SUPPLIED TEXT
=== Begin Enclosure ===

Liver Inflammation Impairs Immunotherapy by Hindered T Cell Activity
Research reveals that liver inflammation caused by cancer suppresses the immune system’s ability to fight tumors. Cancer-induced inflammation triggers liver cells to release serum amyloid A (SAA) proteins, which hinder T cell infiltration and attack on tumors. This finding highlights the role of liver inflammation as an immune checkpoint and identifies potential therapeutic targets to enhance immunotherapy effectiveness.
Previous studies by the team had established the role of liver inflammation in promoting tumor metastasis and reducing immunotherapy responses. This latest investigation delved deeper into the mechanisms underlying liver inflammation’s immune-suppressing effects.
Using mouse models of pancreatic cancer, researchers observed an inverse correlation between liver inflammation and T cell infiltration into tumors. They identified the IL-6/JAK/STAT3 pathway as a key signaling pathway involved in this process. Activation of STAT3 in liver cells reduced the production of dendritic cells, which are essential for T cell responses.
The research team demonstrated that STAT3 activation in liver cells induces SAA protein production, which in turn suppresses dendritic cell and T cell activity. Deleting SAA proteins restored immune function, increased tumor infiltration by T cells, and improved survival in mice with pancreatic tumors.
Analysis of human pancreatic tumor samples revealed a correlation between low SAA levels at surgery and longer patient survival. This translational finding supports the clinical relevance of the mouse model findings.
The study has important implications for cancer immunotherapy strategies. By targeting liver inflammation through STAT3 or SAA inhibition, it may be possible to enhance immunotherapy efficacy and improve cancer patient outcomes. Preclinical and clinical studies are underway to evaluate the potential of these agents as add-on therapies to immunotherapy.

=== End Enclosure ===

TASK LIST
**1)** According to the liver inflammation article, why does STAT3 activation in liver cells weaken T cell responses? Answer in one to three sentences.
**2)** Transcribe the part of the liver inflammation article that opens with the words containing "The research team" and closes with "therapies to immunotherapy.".
**3)** List every effect that the liver inflammation article says deleting SAA proteins had in mice with pancreatic tumors.
You won't need the listing that comes next.

(Records from a data collection)
=== Begin Enclosure ===

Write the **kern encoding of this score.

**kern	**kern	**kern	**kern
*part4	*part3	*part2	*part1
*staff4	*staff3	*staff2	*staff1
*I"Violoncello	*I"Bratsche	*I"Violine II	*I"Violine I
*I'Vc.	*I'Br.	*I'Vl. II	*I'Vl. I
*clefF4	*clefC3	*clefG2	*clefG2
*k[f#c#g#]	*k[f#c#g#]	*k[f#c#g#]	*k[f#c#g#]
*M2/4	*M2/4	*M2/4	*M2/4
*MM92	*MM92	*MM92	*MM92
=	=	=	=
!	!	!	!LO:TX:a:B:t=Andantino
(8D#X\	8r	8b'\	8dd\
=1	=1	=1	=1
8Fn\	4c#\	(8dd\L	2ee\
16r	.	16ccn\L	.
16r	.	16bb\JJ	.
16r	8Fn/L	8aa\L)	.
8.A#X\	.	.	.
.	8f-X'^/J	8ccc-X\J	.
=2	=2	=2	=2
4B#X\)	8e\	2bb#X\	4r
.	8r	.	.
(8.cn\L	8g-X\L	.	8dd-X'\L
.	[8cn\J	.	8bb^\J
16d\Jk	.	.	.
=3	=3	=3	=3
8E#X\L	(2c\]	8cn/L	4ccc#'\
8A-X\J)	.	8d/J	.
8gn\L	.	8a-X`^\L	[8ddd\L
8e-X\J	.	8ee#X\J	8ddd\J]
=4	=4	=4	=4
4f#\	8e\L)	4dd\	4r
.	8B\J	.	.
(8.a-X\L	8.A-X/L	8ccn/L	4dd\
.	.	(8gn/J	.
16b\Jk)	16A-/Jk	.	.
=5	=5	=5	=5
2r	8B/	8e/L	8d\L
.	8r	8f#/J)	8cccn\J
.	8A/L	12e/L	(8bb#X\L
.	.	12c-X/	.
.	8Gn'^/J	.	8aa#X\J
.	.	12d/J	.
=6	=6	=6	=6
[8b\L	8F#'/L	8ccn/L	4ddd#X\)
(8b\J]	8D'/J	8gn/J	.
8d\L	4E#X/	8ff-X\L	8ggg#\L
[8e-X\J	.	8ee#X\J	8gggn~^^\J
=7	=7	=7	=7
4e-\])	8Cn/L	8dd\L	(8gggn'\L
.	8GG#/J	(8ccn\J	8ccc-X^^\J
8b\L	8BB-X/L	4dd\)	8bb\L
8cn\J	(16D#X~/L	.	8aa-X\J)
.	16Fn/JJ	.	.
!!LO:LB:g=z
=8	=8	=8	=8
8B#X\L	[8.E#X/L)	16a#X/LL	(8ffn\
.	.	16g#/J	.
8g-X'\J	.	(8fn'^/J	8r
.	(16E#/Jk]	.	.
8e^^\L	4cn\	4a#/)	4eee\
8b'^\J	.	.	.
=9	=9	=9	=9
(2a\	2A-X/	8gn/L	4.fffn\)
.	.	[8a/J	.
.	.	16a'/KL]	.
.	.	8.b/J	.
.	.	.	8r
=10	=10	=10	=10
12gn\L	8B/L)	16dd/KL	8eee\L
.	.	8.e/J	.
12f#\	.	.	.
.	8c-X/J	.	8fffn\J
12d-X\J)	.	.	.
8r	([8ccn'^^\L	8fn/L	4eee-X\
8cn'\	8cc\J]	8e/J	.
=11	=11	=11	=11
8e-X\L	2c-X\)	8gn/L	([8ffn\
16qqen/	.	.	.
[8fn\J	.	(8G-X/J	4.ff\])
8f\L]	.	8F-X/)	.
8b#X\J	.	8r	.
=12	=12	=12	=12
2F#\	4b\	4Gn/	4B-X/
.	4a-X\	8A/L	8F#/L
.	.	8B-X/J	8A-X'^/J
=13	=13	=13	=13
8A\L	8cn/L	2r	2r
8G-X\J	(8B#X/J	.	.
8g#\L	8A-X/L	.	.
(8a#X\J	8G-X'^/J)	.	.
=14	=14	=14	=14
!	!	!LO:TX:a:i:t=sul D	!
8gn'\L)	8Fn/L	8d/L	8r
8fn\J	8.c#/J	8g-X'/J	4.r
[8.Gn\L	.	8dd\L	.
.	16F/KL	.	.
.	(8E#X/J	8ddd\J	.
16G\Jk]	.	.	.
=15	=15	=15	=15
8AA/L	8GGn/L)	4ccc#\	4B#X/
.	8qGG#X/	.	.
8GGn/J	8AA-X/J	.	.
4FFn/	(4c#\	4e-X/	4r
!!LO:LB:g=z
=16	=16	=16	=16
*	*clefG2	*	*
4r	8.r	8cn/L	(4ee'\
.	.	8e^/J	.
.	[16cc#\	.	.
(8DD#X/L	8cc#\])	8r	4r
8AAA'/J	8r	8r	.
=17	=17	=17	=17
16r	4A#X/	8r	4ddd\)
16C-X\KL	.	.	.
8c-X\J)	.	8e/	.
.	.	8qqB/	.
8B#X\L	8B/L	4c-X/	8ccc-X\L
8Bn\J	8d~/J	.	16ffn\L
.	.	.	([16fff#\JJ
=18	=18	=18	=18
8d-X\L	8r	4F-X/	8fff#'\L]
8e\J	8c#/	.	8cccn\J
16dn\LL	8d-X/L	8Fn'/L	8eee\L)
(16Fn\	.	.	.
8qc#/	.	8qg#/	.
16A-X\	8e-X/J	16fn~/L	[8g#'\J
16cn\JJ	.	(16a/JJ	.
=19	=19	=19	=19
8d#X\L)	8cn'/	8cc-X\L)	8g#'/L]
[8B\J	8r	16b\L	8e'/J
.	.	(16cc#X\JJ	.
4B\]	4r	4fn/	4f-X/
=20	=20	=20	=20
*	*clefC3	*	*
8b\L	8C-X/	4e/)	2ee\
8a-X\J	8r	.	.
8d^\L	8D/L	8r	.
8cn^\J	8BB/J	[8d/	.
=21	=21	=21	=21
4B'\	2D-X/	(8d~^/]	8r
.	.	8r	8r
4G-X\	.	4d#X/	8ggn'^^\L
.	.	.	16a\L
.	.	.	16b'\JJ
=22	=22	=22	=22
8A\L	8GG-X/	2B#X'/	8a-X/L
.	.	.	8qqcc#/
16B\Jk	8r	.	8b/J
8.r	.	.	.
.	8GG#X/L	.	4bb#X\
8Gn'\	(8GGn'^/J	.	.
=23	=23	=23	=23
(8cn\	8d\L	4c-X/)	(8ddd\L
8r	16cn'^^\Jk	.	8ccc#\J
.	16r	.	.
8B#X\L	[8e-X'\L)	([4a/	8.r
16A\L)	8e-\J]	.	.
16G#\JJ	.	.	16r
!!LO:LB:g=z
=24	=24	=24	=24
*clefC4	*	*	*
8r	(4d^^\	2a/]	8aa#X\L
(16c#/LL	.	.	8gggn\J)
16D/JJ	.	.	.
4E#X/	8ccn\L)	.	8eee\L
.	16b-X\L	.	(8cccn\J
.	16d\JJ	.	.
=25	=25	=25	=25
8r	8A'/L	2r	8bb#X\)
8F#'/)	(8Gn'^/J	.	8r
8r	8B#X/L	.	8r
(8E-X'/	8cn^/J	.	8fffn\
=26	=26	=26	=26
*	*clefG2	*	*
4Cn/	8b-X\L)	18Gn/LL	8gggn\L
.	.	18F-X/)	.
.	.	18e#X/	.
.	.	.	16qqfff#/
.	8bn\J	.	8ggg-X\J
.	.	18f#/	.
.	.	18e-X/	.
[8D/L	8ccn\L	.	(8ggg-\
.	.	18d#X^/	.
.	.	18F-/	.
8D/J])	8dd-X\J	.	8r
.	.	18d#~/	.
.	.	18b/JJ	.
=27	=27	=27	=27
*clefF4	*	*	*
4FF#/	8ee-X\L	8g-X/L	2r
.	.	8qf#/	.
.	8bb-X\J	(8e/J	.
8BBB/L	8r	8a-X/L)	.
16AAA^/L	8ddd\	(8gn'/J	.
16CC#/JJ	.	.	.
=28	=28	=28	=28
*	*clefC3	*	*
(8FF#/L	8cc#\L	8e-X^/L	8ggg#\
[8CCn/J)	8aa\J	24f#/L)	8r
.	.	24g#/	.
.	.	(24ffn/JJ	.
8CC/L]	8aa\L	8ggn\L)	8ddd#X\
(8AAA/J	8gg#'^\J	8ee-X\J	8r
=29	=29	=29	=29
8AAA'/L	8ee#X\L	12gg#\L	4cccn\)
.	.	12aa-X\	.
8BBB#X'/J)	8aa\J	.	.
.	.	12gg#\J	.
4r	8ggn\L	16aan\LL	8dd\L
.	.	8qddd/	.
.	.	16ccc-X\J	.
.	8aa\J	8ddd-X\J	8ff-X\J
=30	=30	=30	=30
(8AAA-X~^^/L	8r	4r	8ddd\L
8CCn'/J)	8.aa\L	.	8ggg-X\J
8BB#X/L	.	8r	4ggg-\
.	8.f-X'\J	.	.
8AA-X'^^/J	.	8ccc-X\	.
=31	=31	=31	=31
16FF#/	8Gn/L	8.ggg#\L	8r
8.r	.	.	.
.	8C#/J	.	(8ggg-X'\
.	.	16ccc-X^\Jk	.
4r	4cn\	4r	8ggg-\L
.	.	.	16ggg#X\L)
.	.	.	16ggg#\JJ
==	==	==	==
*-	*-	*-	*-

=== End Enclosure ===

SOLUTIONS BY TASK
**1)** STAT3 activation in liver cells reduces the production of dendritic cells, which T cell responses depend on. It also causes the liver cells to make SAA proteins, which further hold back dendritic cell and T cell activity.

**2)**
The research team demonstrated that STAT3 activation in liver cells induces SAA protein production, which in turn suppresses dendritic cell and T cell activity. Deleting SAA proteins restored immune function, increased tumor infiltration by T cells, and improved survival in mice with pancreatic tumors.
Analysis of human pancreatic tumor samples revealed a correlation between low SAA levels at surgery and longer patient survival. This translational finding supports the clinical relevance of the mouse model findings.
The study has important implications for cancer immunotherapy strategies. By targeting liver inflammation through STAT3 or SAA inhibition, it may be possible to enhance immunotherapy efficacy and improve cancer patient outcomes. Preclinical and clinical studies are underway to evaluate the potential of these agents as add-on therapies to immunotherapy.

**3)**
- Restored immune function
- Increased tumor infiltration by T cells
- Improved survival